Find each line in the items below that contains the string "share" and copy those lines. Case counts.
──────── RECORD SET ────────
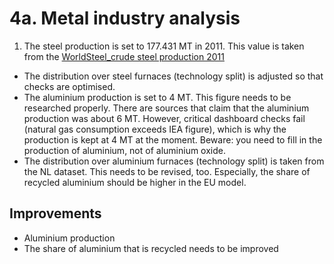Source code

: # 4a. Metal industry analysis

1. The steel production is set to 177.431 MT in 2011. This value is taken from the [WorldSteel_crude steel production 2011](http://www.worldsteel.org/dms/internetDocumentList/steel-stats/2011/Crude-steel-production-2011/document/2011%20steel%20updated%20Feb2012.pdf)
* The distribution over steel furnaces (technology split) is adjusted so that checks are optimised.
* The aluminium production is set to 4 MT. This figure needs to be researched properly. There are sources that claim that the aluminium production was about 6 MT. However, critical dashboard checks fail (natural gas consumption exceeds IEA figure), which is why the production is kept at 4 MT at the moment.
Beware: you need to fill in the production of aluminium, not of aluminium oxide.
* The distribution over aluminium furnaces (technology split) is taken from the NL dataset. This needs to be revised, too. Especially, the share of recycled aluminium should be higher in the EU model.


## Improvements

* Aluminium production
* The share of aluminium that is recycled needs to be improved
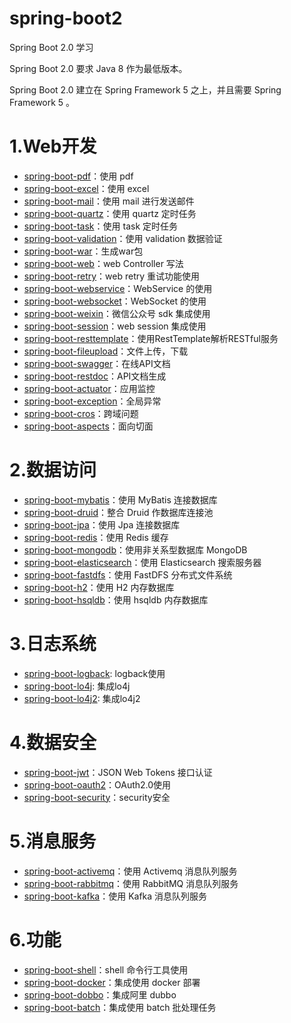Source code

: # spring-boot2

Spring Boot 2.0 学习

Spring Boot 2.0 要求 Java 8 作为最低版本。

Spring Boot 2.0 建立在 Spring Framework 5 之上，并且需要 Spring Framework 5 。

# 1.Web开发

* [spring-boot-pdf](https://github.com/jeikerxiao/spring-boot2/tree/master/spring-boot-pdf)：使用 pdf
* [spring-boot-excel](https://github.com/jeikerxiao/spring-boot2/tree/master/spring-boot-excel)：使用 excel
* [spring-boot-mail](https://github.com/jeikerxiao/spring-boot2/tree/master/spring-boot-mail)：使用 mail 进行发送邮件
* [spring-boot-quartz](https://github.com/jeikerxiao/spring-boot2/tree/master/spring-boot-quartz)：使用 quartz 定时任务
* [spring-boot-task](https://github.com/jeikerxiao/spring-boot2/tree/master/spring-boot-task)：使用 task 定时任务
* [spring-boot-validation](https://github.com/jeikerxiao/spring-boot2/tree/master/spring-boot-validation)：使用 validation 数据验证
* [spring-boot-war](https://github.com/jeikerxiao/spring-boot2/tree/master/spring-boot-war)：生成war包
* [spring-boot-web](https://github.com/jeikerxiao/spring-boot2/tree/master/spring-boot-web)：web Controller 写法
* [spring-boot-retry](https://github.com/jeikerxiao/spring-boot2/tree/master/spring-boot-retry)：web retry 重试功能使用
* [spring-boot-webservice](https://github.com/jeikerxiao/spring-boot2/tree/master/spring-boot-webservice)：WebService 的使用
* [spring-boot-websocket](https://github.com/jeikerxiao/spring-boot2/tree/master/spring-boot-websocket)：WebSocket 的使用
* [spring-boot-weixin](https://github.com/jeikerxiao/spring-boot2/tree/master/spring-boot-weixin)：微信公众号 sdk 集成使用
* [spring-boot-session](https://github.com/jeikerxiao/spring-boot2/tree/master/spring-boot-session)：web session 集成使用
* [spring-boot-resttemplate](https://github.com/jeikerxiao/spring-boot/tree/master/spring-boot-resttemplate)：使用RestTemplate解析RESTful服务
* [spring-boot-fileupload](https://github.com/jeikerxiao/spring-boot/tree/master/spring-boot-fileupload)：文件上传，下载
* [spring-boot-swagger](https://github.com/jeikerxiao/spring-boot/tree/master/spring-boot-swagger)：在线API文档
* [spring-boot-restdoc](https://github.com/jeikerxiao/spring-boot/tree/master/spring-boot-restdoc)：API文档生成
* [spring-boot-actuator](https://github.com/jeikerxiao/spring-boot/tree/master/spring-boot-actuator)：应用监控
* [spring-boot-exception](https://github.com/jeikerxiao/spring-boot/tree/master/spring-boot-exception)：全局异常
* [spring-boot-cros](https://github.com/jeikerxiao/spring-boot/tree/master/spring-boot-cros)：跨域问题
* [spring-boot-aspects](https://github.com/jeikerxiao/spring-boot2/tree/master/spring-boot-aspects)：面向切面


# 2.数据访问

* [spring-boot-mybatis](https://github.com/jeikerxiao/spring-boot2/tree/master/spring-boot-mybatis)：使用 MyBatis 连接数据库
* [spring-boot-druid](https://github.com/jeikerxiao/spring-boot2/tree/master/spring-boot-druid)：整合 Druid 作数据库连接池
* [spring-boot-jpa](https://github.com/jeikerxiao/spring-boot2/tree/master/spring-boot-jpa)：使用 Jpa 连接数据库
* [spring-boot-redis](https://github.com/jeikerxiao/spring-boot2/tree/master/spring-boot-redis)：使用 Redis 缓存
* [spring-boot-mongodb](https://github.com/jeikerxiao/spring-boot2/tree/master/spring-boot-mongodb)：使用非关系型数据库 MongoDB
* [spring-boot-elasticsearch](https://github.com/jeikerxiao/spring-boot2/tree/master/spring-boot-elasticsearch)：使用 Elasticsearch 搜索服务器
* [spring-boot-fastdfs](https://github.com/jeikerxiao/spring-boot/tree/master/spring-boot-fastdfs)：使用 FastDFS 分布式文件系统
* [spring-boot-h2](https://github.com/jeikerxiao/spring-boot2/tree/master/spring-boot-h2)：使用 H2 内存数据库
* [spring-boot-hsqldb](https://github.com/jeikerxiao/spring-boot2/tree/master/spring-boot-hsqldb)：使用 hsqldb 内存数据库

# 3.日志系统

* [spring-boot-logback](https://github.com/jeikerxiao/spring-boot2/tree/master/spring-boot-logback): logback使用
* [spring-boot-lo4j](https://github.com/jeikerxiao/spring-boot2/tree/master/spring-boot-lo4j): 集成lo4j
* [spring-boot-lo4j2](https://github.com/jeikerxiao/spring-boot2/tree/master/spring-boot-lo4j2): 集成lo4j2


# 4.数据安全

* [spring-boot-jwt](https://github.com/jeikerxiao/spring-boot2/tree/master/spring-boot-jwt)：JSON Web Tokens 接口认证
* [spring-boot-oauth2](https://github.com/jeikerxiao/spring-boot2/tree/master/spring-boot-oauth2)：OAuth2.0使用
* [spring-boot-security](https://github.com/jeikerxiao/spring-boot2/tree/master/spring-boot-security)：security安全

# 5.消息服务

* [spring-boot-activemq](https://github.com/jeikerxiao/spring-boot2/tree/master/spring-boot-activemq)：使用 Activemq 消息队列服务
* [spring-boot-rabbitmq](https://github.com/jeikerxiao/spring-boot2/tree/master/spring-boot-rabbitmq)：使用 RabbitMQ 消息队列服务
* [spring-boot-kafka](https://github.com/jeikerxiao/spring-boot2/tree/master/spring-boot-kafka)：使用 Kafka 消息队列服务

# 6.功能

* [spring-boot-shell](https://github.com/jeikerxiao/spring-boot2/tree/master/spring-boot-shell)：shell 命令行工具使用
* [spring-boot-docker](https://github.com/jeikerxiao/spring-boot2/tree/master/spring-boot-docker)：集成使用 docker 部署
* [spring-boot-dobbo](https://github.com/jeikerxiao/spring-boot2/tree/master/spring-boot-dobbo)：集成阿里 dubbo 
* [spring-boot-batch](https://github.com/jeikerxiao/spring-boot2/tree/master/spring-boot-batch)：集成使用 batch 批处理任务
────────
*COMPLETED EXERCISE*
* The distribution over aluminium furnaces (technology split) is taken from the NL dataset. This needs to be revised, too. Especially, the share of recycled aluminium should be higher in the EU model.
* The share of aluminium that is recycled needs to be improved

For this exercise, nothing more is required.